There’s been a lot of discussion about a warning letter from Delta to a customer that was first posted to a Facebook group, covered by Rene’s Points, and then commented on by One Mile at a Time and Live and Let’s Fly.
This letter is being issued to express our concerns regarding your ticketing practices in the past months. Your actions have been brought to my attention and I have been asked to contact you on behalf of Delta Air Lines.
Our reports indicate that most recently you were trying to use the San Francisco construction waiver to change the length of your itinerary at no charge. Quite honestly, your SkyMiles account is heavily documented with the many exceptions to our policies that you ask for and fare rules that you try to get around. You repeatedly call our Reservations and High Value Customer desk to get what you want and if you don’t you hang up and repeatedly call until you get what you want.
Your manipulative practices are unacceptable and we are sending you this warning letter to caution you that we will not allow this to continue. If you persist in engaging in this type of business practice, we will be forced to review your current Medallion benefits as well as your current status.
Going forward, we strongly encourage you to conduct yourself in an honest and respectful manner and treat Delta with the respect that we give you.
Delta Air Lines
I’m not going to delve into the authenticity of the letter. A version was posted on letterhead, the particulars of it aren’t what’s important. It actually serves as a good reminder of our position relative to that of the airlines.

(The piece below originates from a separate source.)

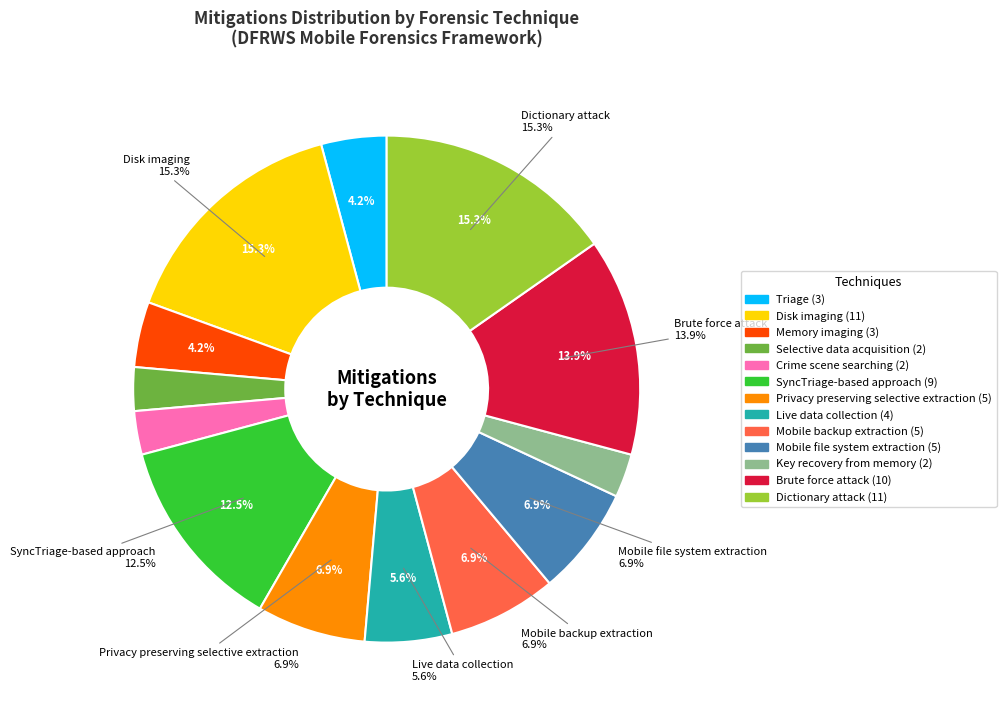

The 7 slice represents 7% of the pie. True or false?

True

Delta’s Revenue Protection Unit Goes After Customers Who Follow the Rules
Back when frequent flyer miles were earned based on how far you flew (distance) and elite status was also based on distance flown rather than dollars spent, mileage runs were common. However Delta would threaten customers who were buying fares the airline offered, following the rules of those fares to the letter.
A fare might allow more connections than necessary to get from A to B, but a customer buying those connections might run head long into Delta’s Revenue Protection Unit which I first learned about in April 2001 when a group of flyers came up with great excuses to offer to the RPU.
My personal favorite reason for adding a connection also became my favorite reason for needing a particular routing when using throwaway ticketing: ““I’m having an affair in this third city, and I just need a 40 minute connection in the lounge there…”
Delta Went to the Supreme Court to Defend Acting Against Customers Who Follow the Rules
Since the merger was already complete by the time the case found its way to the Supreme Court it was actually Delta that argued Northwest v. Ginsberg which held that an airline can’t be held to an obligation of good faith and fair dealing in its frequent flyer program (that state-level contract claims are pre-empted by the Airline Deregulation Act). Delta’s argument was that consumers have no rights other than those the airline says they have and this view prevailed.
The case of Northwest v. Ginsberg was also known as the case of ‘the Rabbi Who Complained Too Much’ and was fired as a customer – his status benefits taken away – because he was unprofitable to the airline. He’d complain about each trip and get compensation each time. Instead of no longer giving compensation they took away his status.
In the case of Ginsberg, and the new letter in question, the airline is saying that a customer who follows the rules as written but who benefits more than the airline wants them to is engaged in “unacceptable” and “manipulative practices” that could “force[..]” th eairline “to review [the member’s] current Medallion benefits” and status.
The Viral Letter Scolds a Customer For Benefiting Too Much From the Rules
Following the rules as written is considering not “conduct[ing oneself] in an honest and respectful manner” to the extent that it benefits the customer and not Delta.
Would it surprise you to know that many loyalty programs participate together in a ‘fraud working group’ and that many members of this group believe that ‘benefiting too much’ from a program is fraud (yet changing the terms of the program after members pay money and earn miles is.. not)?